I know I often write about the future, but I keep finding reasons to be excited about it – and anyway, it’s nice to expect the future to be better than the present. (It certainly beats the alternative.) I suppose this is the definition of an optimist.
Today this optimist is excited because the Ports of Los Angeles and Long Beach, along with the Alameda Corridor Transportation Authority (ACTA), have issued a Request for Concepts and Solutions (aka the “RFCS”) for a Zero-Emissions Container Mover System (aka a “ZECMS”) to serve port-related cargo operations. This Request, or RFCS, has been a long time coming, and I’m glad to finally see it. Interest in advanced, low- or zero-emissions technologies to move freight has been growing for several years, particularly in Southern California with its neighborhoods so directly impacted by freight movement. Given these impacts, community interest in zero-emissions technologies has been particularly acute and sustained.

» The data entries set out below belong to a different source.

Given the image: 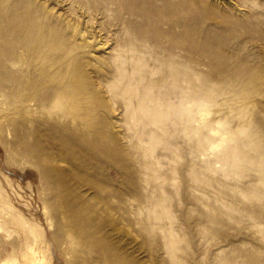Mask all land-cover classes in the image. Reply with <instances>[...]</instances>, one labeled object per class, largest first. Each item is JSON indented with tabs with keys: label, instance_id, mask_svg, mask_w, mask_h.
Instances as JSON below:
<instances>
[{
	"label": "rangeland",
	"instance_id": "obj_1",
	"mask_svg": "<svg viewBox=\"0 0 264 264\" xmlns=\"http://www.w3.org/2000/svg\"><path fill=\"white\" fill-rule=\"evenodd\" d=\"M30 249L264 264V0H0V264Z\"/></svg>",
	"mask_w": 264,
	"mask_h": 264
},
{
	"label": "bare ground",
	"instance_id": "obj_2",
	"mask_svg": "<svg viewBox=\"0 0 264 264\" xmlns=\"http://www.w3.org/2000/svg\"><path fill=\"white\" fill-rule=\"evenodd\" d=\"M201 111L206 112L207 109L204 107ZM28 251L29 252H28V254H26V257L24 256V259L26 260L25 262L27 264H42V260L37 257V254L33 249H30ZM1 264H17V262H11V261L6 260V261H2Z\"/></svg>",
	"mask_w": 264,
	"mask_h": 264
}]
</instances>
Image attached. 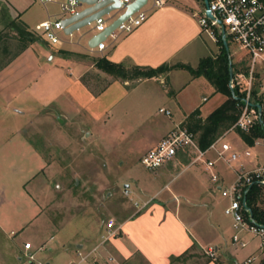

Alternative systems proposed to move containers vary in cost, sophistication, complexity, and market-readiness. Some travel overhead while others remain at ground level. The ones I’ve heard of include blimps, barges, magnetic levitation (“maglev”) systems, other types of linear induction motor-driven vehicles, dual-purpose vehicles that can go on fixed guideways or streets, and plain old electricity applied to traditional trucks and trains as well as to newer-fangled vehicles. I’m sure still others will come forward in response to this request.
One alternative technology concept for cargo containers
Part of the reason that it’s taken a while to see this RFCS is that for roughly the last two years, the ports have been studying and evaluating a range of alternative advanced technologies for container movement, in an attempt to understand what the market has to offer. They seem to have settled on a “Concepts and Solutions” approach in recognition that the field of advanced container movement technology is wide-open and evolving. The would-be technology providers have been awaiting – with varying degrees of patience – a formal opportunity to show our ports the services they can provide. A central challenge for most of them is to not only identify, but also acquire, an appropriate right-of-way in our tangled, congested urban area. Another is to demonstrate how the systems will mesh with the existing configuration of port terminals and near-dock facilities.
Since readers often, and rightly, ask about money, I’ll mention that the Request asks that the submitted concepts involve no net cost to the ports and ACTA. Additionally, the ports will use the submittals, due in September, to evaluate the viability and feasibility of the available technologies, as well as the ability of the management teams to move to the next stage, which could involve more detailed competitive bidding on a system.
This week also saw the launch of a shore-power system at Pier T in Long Beach, the crude oil terminal used by British Petroleum. Shore power – also called cold-ironing – allows the use of dockside electrical power to run a vessel’s systems while it’s berthed, eliminating substantial pollution from the ship’s engines. The BP system took a few years to deliver, but its use is an eloquent demonstration that innovative technologies can be deployed and can help improve the environment. Our ZECMS may also be a few years away – some might say more than that – but this week’s request is a critical first step on the pathway there.